1 Oct 2010

Institutionalized racism

(via WEH) Thomas Sowell doesn't suffer fools:
Few things have captured in microcosm what has gone so painfully wrong, where racial issues are concerned, like the recent election for mayor of Washington, D.C.

Mayor Adrian Fenty, under whom the murder rate has gone down and the school children's test scores have gone up, was resoundingly defeated for re-election.


One key fact tells much of the story: Mayor Fenty received more than 70 percent of the white vote in Washington. His opponent received more than 80 percent of the black vote.

Both men are black. But the head of the school system that he appointed is Asian and the chief of police is a white woman. More than that, most of the teachers who were fired were black. There were also bitter complaints that black contractors did not get as many of the contracts for doing business with the city as they expected.

In short, the mayor appointed the best people he could find, instead of running a racial patronage system, as a black mayor of a city with a black majority is apparently expected to. He also didn't spend as much time schmoozing with the folks as was expected.


How did we reach the point where black voters put racial patronage and racial symbolism above the education of their children and the safety of everyone?

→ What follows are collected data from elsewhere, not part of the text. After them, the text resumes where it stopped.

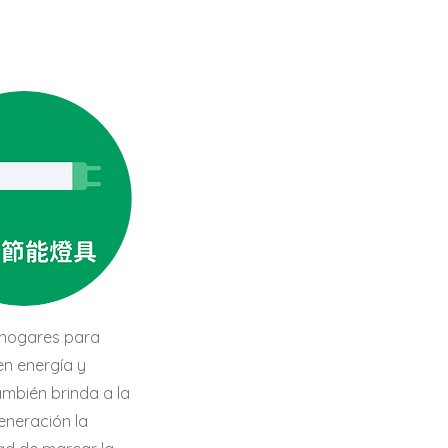
 hogares para
n energía y
ambién brinda a la
eneración la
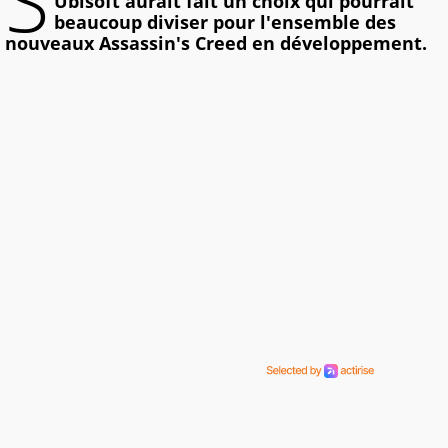
S
Ubisoft aurait fait un choix qui pourrait
beaucoup diviser pour l'ensemble des
nouveaux Assassin's Creed en développement.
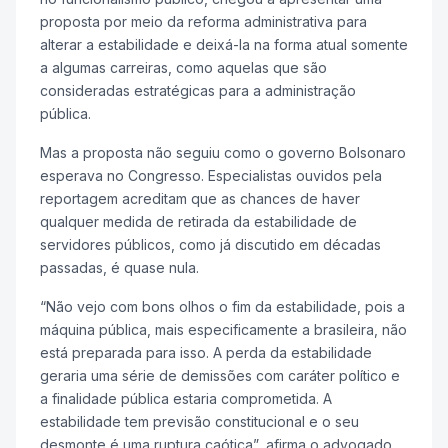
proposta por meio da reforma administrativa para
alterar a estabilidade e deixá-la na forma atual somente
a algumas carreiras, como aquelas que são
consideradas estratégicas para a administração
pública.
Mas a proposta não seguiu como o governo Bolsonaro
esperava no Congresso. Especialistas ouvidos pela
reportagem acreditam que as chances de haver
qualquer medida de retirada da estabilidade de
servidores públicos, como já discutido em décadas
passadas, é quase nula.
“Não vejo com bons olhos o fim da estabilidade, pois a
máquina pública, mais especificamente a brasileira, não
está preparada para isso. A perda da estabilidade
geraria uma série de demissões com caráter político e
a finalidade pública estaria comprometida. A
estabilidade tem previsão constitucional e o seu
desmonte é uma ruptura caótica”, afirma o advogado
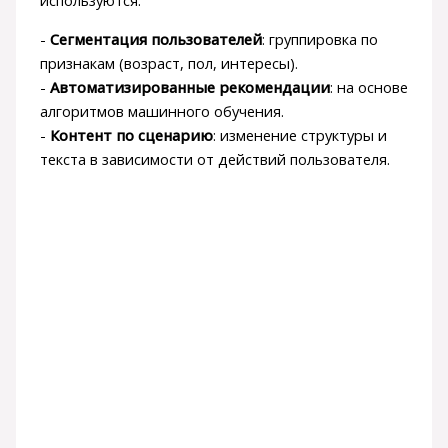
используются:
-
Сегментация пользователей
: группировка по
признакам (возраст, пол, интересы).
-
Автоматизированные рекомендации
: на основе
алгоритмов машинного обучения.
-
Контент по сценарию
: изменение структуры и
текста в зависимости от действий пользователя.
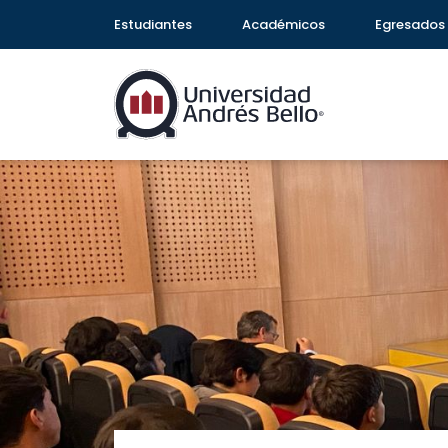
Estudiantes
Académicos
Egresados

There are many reasons but the trend is ominous. One key factor was the creation, back in the 1960s, of a whole government-supported industry of race hustling.
I agree fully with this analysis. Racism will persist longer when governments make rules based on racism,* whether negative (allowing slavery) or "positive" (giving jobs or money to people with different skin colors).

Governments should not discriminate on the basis of color. If anything, government should help people under criteria that are not permanent. Poverty is ok, sick is ok. Tall, short, black, white, man, woman, gay, or straight? Not ok.

And that's not even acknowledging that most government programs crowd out private programs (educating kids, caring for the local homeless) that can do the same thing, better.

Bottom Line: Governments are necessary some of the time for some things, but for all of the time for all things. Just ask yourself: Is there another way? And then go do it.

* For more on why racism is NOT about skin color, read this brilliant research:

Cosmides, L., Tooby, J. & Kurzban, R. (2003). Perceptions of race [pdf]. Trends in Cognitive Sciences, 7(4), 173-179.

Kurzban, R., Tooby, J., & Cosmides, L. (2001). Can race be erased? Coalitional computation and social categorization [pdf]. Proceedings of the National Academy of Sciences, 98(26), 15387-15392.

1 comment:

  1. Sowell's in the wrong country then, because this one has been taken over by fools. (As I think Mencken predicted long ago.) DC voters have done this before, haven't they?

    The problem of poor voter choices is certainly not limited to racial issues. Much of the country is presently convulsed with voter irrationality and rage, often over issues that have little substance. Voters in Colorado, Delaware, New York, Nevada, and of course South Carolina have made some appalling choices.

    And really, this has been going on for some time. We Americans don't learn from our own mistakes, in fact we tend to not only repeat them but magnify them with each repetition.